Master's in Genetic Counseling (MGC)

Galactosemia

Galactosemia is an autosomal recessive disorder resulting from a deficiency in one of the three enzymes responsible for the metabolism of galactose (galactokinase, epimerase, or galactose-1-phosphate uridyl transferase[GAL-1-PUT]). Galactose is one of the two monosaccharides which make up lactose, the predominant carbohydrate in human and other animal milk.

Clinical Features

Infants with classic GAL-1-PUT-deficient galactosemia may appear normal at birth. Within a few days to weeks after milk feeding is initiated, however, the clinical features will begin to develop. Symptoms may consist of vomiting, diarrhea, lethargy, failure to thrive, jaundice, hypoglycemia and sepsis. Without rapid diagnosis and treatment, death may result . If the infant survives the neonatal period but continues untreated, progressive mental retardation, growth failure, cataracts, hepatomegaly, Fanconi syndrome, and motor retardation may result. (OMIM)

Galactokinase deficiency may manifest with cataracts in the neonatal period. The other symptoms of GAL-1-PUT deficiency are not present. Galactokinase deficiency should be considered in infants with a normal GAL-1-PUT assay along with elevated galactose levels. (OMIM)

Epimerase deficiency, occurring most commonly in the African American population, is an apparently benign condition. It should also be considered as a possible cause for a normal GAL-1-PUT assay in conjunction with elevated galactose levels. (OMIM)

Laboratory Tests

Screening for galactosemia may involve a variety of tests. One test, known as the Beutler assay, consists of a fluorometric assay that determines the activity of the enzyme galactose-1-phosphate uridyl transferase (GAL-1-PUT). The Beutler test is considered abnormal if little or no fluorescence is observed, indicating little or reduced enzyme activity. Absent activity may indicate an individual with possible classic (GAl-1-PUT deficient) galactosemia. A second screening test is designed to detect the level of galactose in the blood. This is accomplished through a bacterial inhibition assay (the Paigen test) or a fluorometric assay (the Hill test). A normal Beutler assay for GAL-1-PUT and elevated galactose levels may be indicative of a mild galactosemia variant, galactokinase deficiency, or epimerase deficiency. Follow-up for abnormal galactosemia screens may consists of obtaining urine for reducing substances with subsequent referral to a genetic/metabolic consultant for those with positive reducing substances. Diagnostic tests may include a quantitative transferase, kinase, and epimerase assay in addition to quantitative galactose and galactose-1-phosphate levels.
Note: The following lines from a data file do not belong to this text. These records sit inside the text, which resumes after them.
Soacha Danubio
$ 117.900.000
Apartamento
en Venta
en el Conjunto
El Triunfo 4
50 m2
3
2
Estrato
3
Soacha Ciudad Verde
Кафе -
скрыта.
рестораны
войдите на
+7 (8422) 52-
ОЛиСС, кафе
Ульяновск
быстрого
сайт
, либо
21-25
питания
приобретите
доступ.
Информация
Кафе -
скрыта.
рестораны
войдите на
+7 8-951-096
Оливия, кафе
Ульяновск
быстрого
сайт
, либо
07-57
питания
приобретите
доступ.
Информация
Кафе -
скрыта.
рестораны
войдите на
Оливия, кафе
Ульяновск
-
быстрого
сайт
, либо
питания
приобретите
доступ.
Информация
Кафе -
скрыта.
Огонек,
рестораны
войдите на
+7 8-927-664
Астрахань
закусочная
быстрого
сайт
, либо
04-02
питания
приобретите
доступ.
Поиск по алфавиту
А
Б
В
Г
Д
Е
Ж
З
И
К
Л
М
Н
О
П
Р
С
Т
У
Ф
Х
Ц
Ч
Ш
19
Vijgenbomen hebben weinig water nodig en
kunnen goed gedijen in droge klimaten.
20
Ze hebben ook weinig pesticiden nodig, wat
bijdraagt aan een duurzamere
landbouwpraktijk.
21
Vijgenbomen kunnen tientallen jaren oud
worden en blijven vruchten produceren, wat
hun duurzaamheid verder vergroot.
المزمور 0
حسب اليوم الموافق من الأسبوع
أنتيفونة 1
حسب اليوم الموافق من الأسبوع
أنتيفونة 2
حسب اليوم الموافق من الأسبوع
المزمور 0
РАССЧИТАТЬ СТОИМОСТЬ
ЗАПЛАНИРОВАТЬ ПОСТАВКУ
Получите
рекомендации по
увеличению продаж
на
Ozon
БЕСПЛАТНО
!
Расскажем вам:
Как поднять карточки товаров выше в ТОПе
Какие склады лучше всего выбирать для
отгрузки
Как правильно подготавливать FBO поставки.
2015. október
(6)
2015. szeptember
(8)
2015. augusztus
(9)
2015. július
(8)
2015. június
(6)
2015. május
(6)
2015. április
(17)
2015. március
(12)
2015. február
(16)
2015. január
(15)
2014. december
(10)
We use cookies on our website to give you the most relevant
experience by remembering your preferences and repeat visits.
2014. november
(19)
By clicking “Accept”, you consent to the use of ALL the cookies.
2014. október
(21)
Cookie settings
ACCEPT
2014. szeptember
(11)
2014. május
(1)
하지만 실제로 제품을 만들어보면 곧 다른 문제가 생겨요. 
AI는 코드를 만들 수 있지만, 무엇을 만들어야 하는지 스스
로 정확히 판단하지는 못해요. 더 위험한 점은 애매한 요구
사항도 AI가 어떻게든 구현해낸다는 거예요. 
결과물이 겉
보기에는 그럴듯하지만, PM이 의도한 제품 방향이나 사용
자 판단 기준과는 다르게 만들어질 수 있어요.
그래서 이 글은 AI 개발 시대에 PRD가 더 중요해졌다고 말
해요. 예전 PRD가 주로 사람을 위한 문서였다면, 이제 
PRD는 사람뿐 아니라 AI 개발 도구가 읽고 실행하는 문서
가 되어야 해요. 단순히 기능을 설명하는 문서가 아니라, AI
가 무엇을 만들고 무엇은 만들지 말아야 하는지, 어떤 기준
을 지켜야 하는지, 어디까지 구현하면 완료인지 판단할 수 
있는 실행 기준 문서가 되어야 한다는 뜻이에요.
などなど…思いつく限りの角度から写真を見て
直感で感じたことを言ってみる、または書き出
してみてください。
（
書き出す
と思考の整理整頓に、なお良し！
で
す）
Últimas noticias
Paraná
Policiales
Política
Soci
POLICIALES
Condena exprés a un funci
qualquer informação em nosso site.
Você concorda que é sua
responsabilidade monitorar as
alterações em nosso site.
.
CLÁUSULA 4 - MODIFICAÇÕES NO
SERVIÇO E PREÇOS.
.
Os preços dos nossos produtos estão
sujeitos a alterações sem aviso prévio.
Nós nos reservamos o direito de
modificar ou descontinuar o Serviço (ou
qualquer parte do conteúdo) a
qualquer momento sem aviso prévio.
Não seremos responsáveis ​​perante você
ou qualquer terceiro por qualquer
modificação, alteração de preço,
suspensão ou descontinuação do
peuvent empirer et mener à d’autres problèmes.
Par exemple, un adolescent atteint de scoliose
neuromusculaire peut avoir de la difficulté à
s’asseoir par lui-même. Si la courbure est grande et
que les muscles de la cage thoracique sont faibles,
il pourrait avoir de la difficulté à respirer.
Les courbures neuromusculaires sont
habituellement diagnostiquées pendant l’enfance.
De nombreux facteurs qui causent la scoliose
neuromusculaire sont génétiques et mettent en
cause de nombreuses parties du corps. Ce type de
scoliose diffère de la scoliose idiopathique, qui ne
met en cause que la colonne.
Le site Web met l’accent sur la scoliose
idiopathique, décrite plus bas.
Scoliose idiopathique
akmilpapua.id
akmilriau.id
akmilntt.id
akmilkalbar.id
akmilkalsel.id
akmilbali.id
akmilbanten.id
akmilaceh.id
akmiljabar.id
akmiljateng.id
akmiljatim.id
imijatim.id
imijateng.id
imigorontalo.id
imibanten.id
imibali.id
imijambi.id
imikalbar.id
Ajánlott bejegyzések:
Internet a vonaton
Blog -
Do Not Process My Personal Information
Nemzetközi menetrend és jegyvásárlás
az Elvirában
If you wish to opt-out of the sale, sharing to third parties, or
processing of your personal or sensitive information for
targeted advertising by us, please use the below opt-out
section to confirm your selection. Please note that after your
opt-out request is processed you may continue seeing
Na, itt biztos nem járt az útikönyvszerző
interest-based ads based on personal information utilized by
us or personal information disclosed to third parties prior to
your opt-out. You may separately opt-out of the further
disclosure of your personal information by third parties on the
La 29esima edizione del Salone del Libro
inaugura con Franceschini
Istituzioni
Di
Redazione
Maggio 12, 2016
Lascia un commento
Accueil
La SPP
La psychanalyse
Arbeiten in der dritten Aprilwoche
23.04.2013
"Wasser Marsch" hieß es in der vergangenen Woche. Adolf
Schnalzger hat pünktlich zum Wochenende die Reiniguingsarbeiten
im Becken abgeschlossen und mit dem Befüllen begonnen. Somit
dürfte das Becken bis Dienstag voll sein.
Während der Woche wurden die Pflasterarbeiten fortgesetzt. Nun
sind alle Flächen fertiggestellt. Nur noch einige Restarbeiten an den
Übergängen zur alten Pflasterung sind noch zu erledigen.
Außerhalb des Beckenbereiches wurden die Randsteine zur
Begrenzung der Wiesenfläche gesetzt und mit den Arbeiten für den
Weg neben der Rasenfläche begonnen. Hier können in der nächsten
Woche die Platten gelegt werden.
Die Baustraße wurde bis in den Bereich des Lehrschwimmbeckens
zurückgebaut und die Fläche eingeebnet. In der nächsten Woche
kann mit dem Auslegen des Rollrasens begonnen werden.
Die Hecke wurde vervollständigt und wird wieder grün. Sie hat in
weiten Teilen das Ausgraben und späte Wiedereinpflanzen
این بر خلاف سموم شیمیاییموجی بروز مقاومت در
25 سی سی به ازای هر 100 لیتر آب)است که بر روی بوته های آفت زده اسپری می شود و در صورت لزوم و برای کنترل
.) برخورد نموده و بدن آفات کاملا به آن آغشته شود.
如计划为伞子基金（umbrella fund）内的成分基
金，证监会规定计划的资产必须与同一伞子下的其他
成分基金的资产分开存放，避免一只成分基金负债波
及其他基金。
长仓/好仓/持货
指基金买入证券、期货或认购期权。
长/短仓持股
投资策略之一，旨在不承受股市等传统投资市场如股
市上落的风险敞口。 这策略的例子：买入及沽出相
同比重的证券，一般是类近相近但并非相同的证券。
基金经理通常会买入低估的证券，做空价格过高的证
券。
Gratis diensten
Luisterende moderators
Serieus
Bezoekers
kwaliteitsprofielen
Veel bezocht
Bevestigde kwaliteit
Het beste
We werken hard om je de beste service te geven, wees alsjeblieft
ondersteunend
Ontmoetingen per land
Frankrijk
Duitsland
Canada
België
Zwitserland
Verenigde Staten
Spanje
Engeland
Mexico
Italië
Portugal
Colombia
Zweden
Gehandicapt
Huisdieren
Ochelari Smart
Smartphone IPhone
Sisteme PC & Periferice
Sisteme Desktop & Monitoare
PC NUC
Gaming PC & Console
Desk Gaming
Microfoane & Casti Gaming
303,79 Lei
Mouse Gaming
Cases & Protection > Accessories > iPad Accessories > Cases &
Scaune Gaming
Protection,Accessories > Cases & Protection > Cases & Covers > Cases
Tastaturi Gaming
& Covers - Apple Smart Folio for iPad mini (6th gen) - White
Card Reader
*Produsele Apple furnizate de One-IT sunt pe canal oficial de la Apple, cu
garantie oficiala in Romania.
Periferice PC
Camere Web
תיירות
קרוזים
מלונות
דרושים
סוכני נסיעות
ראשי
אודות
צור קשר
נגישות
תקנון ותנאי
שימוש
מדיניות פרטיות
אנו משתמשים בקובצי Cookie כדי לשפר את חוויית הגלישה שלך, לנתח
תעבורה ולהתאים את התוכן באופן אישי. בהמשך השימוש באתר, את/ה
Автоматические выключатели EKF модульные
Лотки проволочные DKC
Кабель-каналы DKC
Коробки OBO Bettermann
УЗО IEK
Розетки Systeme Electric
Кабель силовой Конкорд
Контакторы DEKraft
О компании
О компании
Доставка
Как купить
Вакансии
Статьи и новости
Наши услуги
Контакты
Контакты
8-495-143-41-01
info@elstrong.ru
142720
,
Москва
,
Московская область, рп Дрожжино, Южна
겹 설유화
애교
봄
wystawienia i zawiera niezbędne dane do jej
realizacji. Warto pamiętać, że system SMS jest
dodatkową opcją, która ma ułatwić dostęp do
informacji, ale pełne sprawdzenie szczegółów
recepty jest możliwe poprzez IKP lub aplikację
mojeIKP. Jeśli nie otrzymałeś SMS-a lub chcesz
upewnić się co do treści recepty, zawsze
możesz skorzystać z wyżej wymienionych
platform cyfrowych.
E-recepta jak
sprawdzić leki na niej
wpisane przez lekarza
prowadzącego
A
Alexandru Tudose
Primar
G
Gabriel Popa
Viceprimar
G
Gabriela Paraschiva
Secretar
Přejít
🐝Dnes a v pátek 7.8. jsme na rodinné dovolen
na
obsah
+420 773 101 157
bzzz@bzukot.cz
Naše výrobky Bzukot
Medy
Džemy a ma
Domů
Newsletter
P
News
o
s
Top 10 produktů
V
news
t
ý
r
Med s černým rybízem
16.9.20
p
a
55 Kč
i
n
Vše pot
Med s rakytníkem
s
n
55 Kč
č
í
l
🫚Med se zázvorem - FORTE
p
Note: Untreated classic (GAL-1-PUT deficient) galactosemia may be rapidly fatal and requires immediate follow up.

Treatment

Management of galactosemia consists of excluding lactose and galactose from the diet. A soy based formula is most often used. A product such as “Lactaid” is not sufficient to eliminate galactose from the diet. Elimination of milk and milk products is also not sufficient for this diet, as galactose is present in other foods. A pediatric metabolic specialist and nutritionist are necessary for educating parents about foods that are appropriate for this diet. Dietary restriction should be continued indefinitely, and close supervision and monitoring are necessary.

Dietary exclusion of galactose will reduce the clinical severity of the symptoms associated with galactosemia. However, the diet does not ensure full normalcy as galactose can be produced by the body from glucose. Affected individuals may still experience speech and language difficulties, mental decline, hyperactivity, and premature ovarian failure in females. For specific management guidelines, please refer the patient to a genetic/metabolic specialist.

Screening Practice Considerations

The Beutler test for GAL-1-PUT activity does not depend on lactose ingestion for accuracy. However, it is very important that the specimen is obtained before any transfusions, as this may produce a false negative result. If classic galactosemia is suspected clinically, dietary restriction of galactose should begin immediately, as this will not affect the detection of GAL-1-PUT activity. If a patient has received a transfusion prior to specimen collection, a specimen should be obtained 90 to 120 days following the last transfusion. It is also possible to test the parents in order to determine their carrier status. Again, if classic galactosemia is a clinical consideration, these infants can be maintained on a galactose free formula until accurate testing is complete.

The screening tests designed to detect galactose levels do depend on lactose ingestion. Galactose levels will appear normal in affected infants that have not had adequate lactose ingestion or are consuming non-lactose containing formulas.